I was thinking of putting this in T&T, but it's old. What is important is that E.M. prepared and trained his wife; thereby making for a small OODA Loop. That part is highly relevant today. From pages 261-63 of Mrs. Hill's Journal.

Quote:
"E.M. had many times impressed me with the necessity of keeping cool if we should be attacked while on the road, and to make no effort to help him, but to ride to the nearest camp as fast as my horse would travel and have assistance sent him. We had rehearsed such a possibility several times when out riding together.
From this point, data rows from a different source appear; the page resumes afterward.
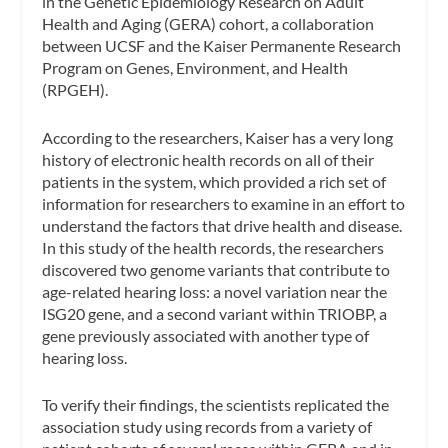
in the Genetic Epidemiology Research on Adult
Health and Aging (GERA) cohort, a collaboration
between UCSF and the Kaiser Permanente Research
Program on Genes, Environment, and Health
(RPGEH).
According to the researchers, Kaiser has a very long
history of electronic health records on all of their
patients in the system, which provided a rich set of
information for researchers to examine in an effort to
understand the factors that drive health and disease.
In this study of the health records, the researchers
discovered two genome variants that contribute to
age-related hearing loss: a novel variation near the
ISG20 gene, and a second variant within TRIOBP, a
gene previously associated with another type of
hearing loss.
To verify their findings, the scientists replicated the
association study using records from a variety of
He had taught me to use a revolver, and to fire over my horse's head, and he had fire unexpectedly so that the horses would not frighten.
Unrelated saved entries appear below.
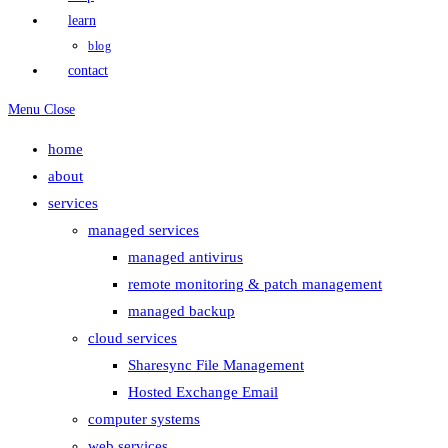
learn
blog
contact
Menu
Close
home
about
services
managed services
managed antivirus
remote monitoring & patch management
managed backup
cloud services
Sharesync File Management
Hosted Exchange Email
computer systems
web services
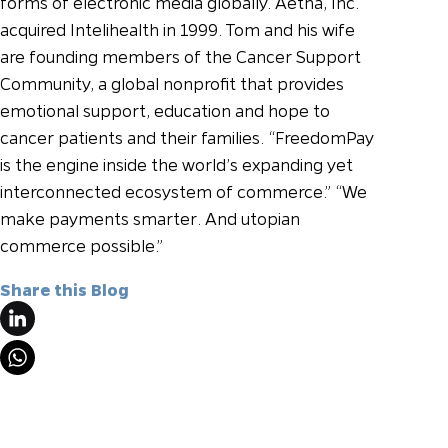
forms of electronic media globally. Aetna, Inc.
acquired Intelihealth in 1999. Tom and his wife
are founding members of the Cancer Support
Community, a global nonprofit that provides
emotional support, education and hope to
cancer patients and their families.
“FreedomPay
is the engine inside the world’s expanding yet
interconnected ecosystem of commerce.”
“We
make payments smarter. And utopian
commerce possible.”
Share this Blog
"This day we were riding back to our camp very leisurely. George was in front of his father, and very much of a man because his father had him straddled in the saddle with him. His shrill little voice was piping away asking baby questions which amused us. E.M. leaned toward me and remarked we must hurry to get to camp before dark,, then he said under his breath, "Ride up, faster, faster." By that time our horses were in a gallop. A couple of shots rang out behind us, and we put our horses to a run and never stopped till we reached camp.

"E.M. immediately sent out a squad in pursuit and by morning they returned with two prisoners. As we were riding along, E.M. had caught the glint of a gun aimed at us over the top of a log and knew there was an ambush. What he thought strange was that they did not fire at once. The next morning the prisoners were brought before him. Little George was standing beside his father. One of the men spoke up. 'You all may be thankful you had the little one with you. We aimed to kill you and your woman, and had a lead on you, but we could not fire on the baby,' so that our little lad probably saved our lives. E.M. wanted to release them, but the orders were very strict and they were sent to Nashville."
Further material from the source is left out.